Difference listings:
------

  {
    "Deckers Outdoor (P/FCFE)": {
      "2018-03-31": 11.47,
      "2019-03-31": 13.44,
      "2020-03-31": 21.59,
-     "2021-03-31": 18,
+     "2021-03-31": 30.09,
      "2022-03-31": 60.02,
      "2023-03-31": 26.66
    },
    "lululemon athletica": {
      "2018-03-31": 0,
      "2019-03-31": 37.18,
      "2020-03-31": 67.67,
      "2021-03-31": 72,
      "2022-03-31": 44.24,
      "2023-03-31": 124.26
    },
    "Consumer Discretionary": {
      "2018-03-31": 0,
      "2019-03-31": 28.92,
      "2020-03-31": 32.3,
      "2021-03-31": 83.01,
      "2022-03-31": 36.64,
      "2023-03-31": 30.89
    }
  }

------

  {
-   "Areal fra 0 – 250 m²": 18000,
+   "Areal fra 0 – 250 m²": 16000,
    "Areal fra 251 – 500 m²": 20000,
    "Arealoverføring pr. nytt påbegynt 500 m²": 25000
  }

------

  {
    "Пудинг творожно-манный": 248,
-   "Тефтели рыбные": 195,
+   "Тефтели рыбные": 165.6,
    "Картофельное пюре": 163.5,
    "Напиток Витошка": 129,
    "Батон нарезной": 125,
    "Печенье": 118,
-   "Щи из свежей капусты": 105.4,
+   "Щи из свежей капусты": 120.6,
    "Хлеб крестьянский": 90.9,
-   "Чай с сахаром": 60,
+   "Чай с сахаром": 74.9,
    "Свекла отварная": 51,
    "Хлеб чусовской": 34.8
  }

------

◆ **Activity**
Copy out each line of the data that holds the string "свежей".

◆ **Reply**
-   "Щи из свежей капусты": 105.4,
+   "Щи из свежей капусты": 120.6,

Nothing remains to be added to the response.